Although the partial or total dislocated graft rates after ANRFFT have been reported as the most common complications with an incidence between 5 to 33% [14, 30], the graft tissue remained in situ in all eyes in the present study.

In the present study, reactive RPE hyperplasia located in the macular region with a diffuse pattern developed in one case, which may be due to surgical trauma, light or dye toxicity to the RPE. In spite of this complication, the final visual acuity significantly improved.

The author observed CME-like cystic changes restricted to the inner layers of the graft in one eye, which showed very poor blood flow signal on OCTA. Therefore, it may be hypothesized that the transplanted retina takes its blood supply from the choroid and the cystic changes observed in the inner layer of the graft may related to inadequate nourishment of the inner layers. Similarly, Multicenter International Collaborative Study Group reported CME-like changes after ANRFFT [14]. However, in contrast to their reports, in the present study, the existence of CME-like changes worsened the visual outcome and did not resolve even after intravitreal treatments although final BCVA was still better than the preoperative BCVA.

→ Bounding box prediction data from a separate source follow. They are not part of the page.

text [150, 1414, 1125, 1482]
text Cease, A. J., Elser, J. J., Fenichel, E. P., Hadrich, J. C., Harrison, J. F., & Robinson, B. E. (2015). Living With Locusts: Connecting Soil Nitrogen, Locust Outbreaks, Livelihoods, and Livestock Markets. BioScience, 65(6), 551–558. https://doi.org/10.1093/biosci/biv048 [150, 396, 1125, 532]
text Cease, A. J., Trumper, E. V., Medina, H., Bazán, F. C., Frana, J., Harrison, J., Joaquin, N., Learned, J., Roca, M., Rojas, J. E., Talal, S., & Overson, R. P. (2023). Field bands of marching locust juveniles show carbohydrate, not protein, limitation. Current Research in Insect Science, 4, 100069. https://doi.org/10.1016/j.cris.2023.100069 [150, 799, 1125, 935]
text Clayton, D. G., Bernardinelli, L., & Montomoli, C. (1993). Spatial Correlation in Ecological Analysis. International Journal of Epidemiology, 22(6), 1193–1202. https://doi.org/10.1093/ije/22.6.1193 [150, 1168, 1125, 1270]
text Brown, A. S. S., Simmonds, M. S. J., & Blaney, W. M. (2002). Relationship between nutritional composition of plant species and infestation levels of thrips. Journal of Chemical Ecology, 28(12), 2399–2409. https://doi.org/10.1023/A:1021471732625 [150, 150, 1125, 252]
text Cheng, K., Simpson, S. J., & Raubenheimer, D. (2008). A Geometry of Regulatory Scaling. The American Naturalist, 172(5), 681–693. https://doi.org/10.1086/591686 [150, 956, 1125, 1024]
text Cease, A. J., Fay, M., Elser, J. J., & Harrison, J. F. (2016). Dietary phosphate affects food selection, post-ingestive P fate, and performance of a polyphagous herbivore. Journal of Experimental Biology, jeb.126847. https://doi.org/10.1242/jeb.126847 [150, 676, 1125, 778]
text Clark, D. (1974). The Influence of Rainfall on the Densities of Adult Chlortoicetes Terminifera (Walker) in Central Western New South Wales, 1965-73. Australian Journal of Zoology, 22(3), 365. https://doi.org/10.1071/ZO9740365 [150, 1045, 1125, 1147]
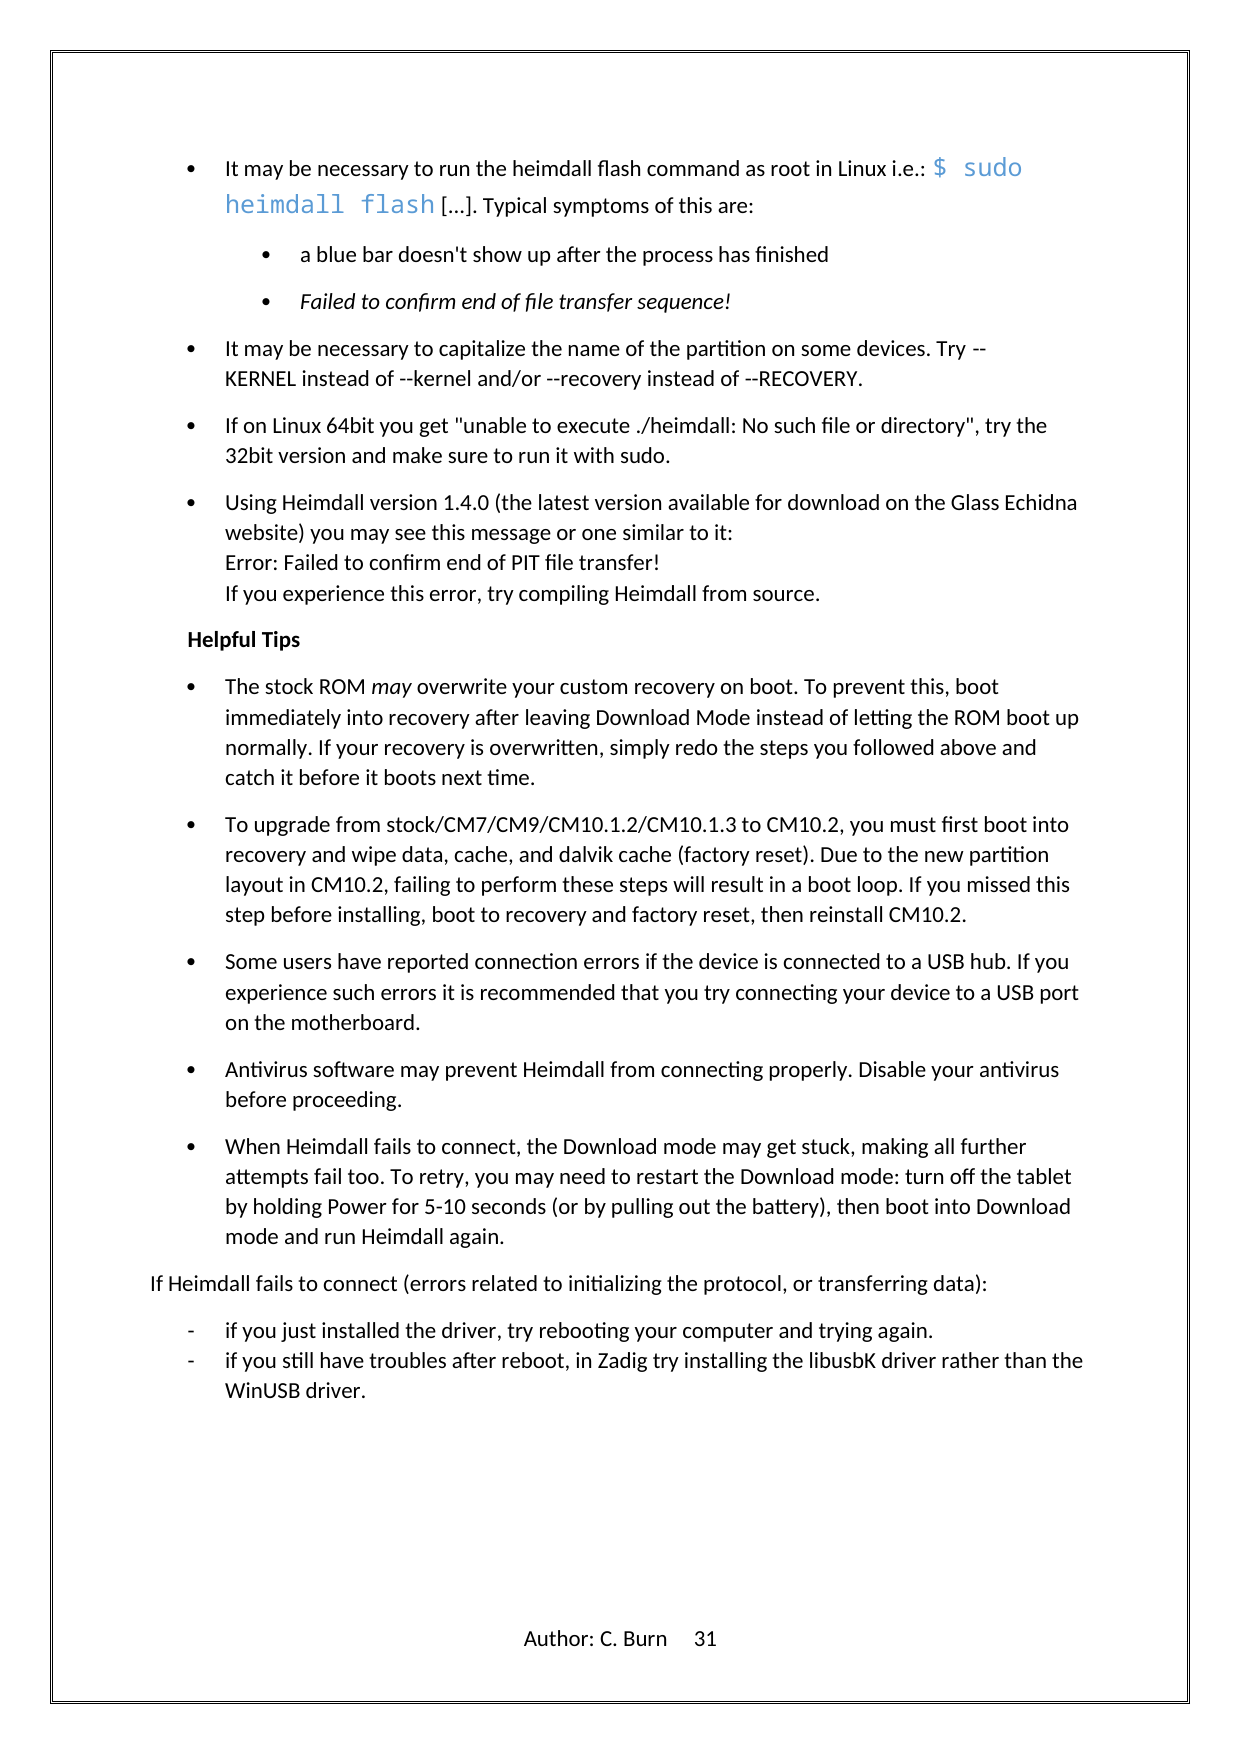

The strengths of this study are uniform cases with no other comorbidity, the use of same techniques by a single surgeon, the use of same long acting intraocular tamponade (SO) and adequate follow-up. Nevertheless, this study has some limitations, including a retrospective design, lack of standardized imaging, a small sample size, no comparison group and randomization. Therefore, further prospective clinical studies that include larger sample sizes with comparison group are needed to investigate the efficacy and safety of ANRFFT.

In conclusion, ANRFF transplantation seems to be an effective surgical option in cases with refractory large idiopathic MHs. This technique can promote recovery of the outer retinal structure resulting in functional improvement. A number of complications including CME-like changes in the graft, retinal detachment and reactive pigment epithelial hyperplasia were observed after ANRFFT. Further studies are warranted to clarify whether the plausible mechanism leading to improved functional outcome might be the neural integration of transplanted retina to surrounding host retina.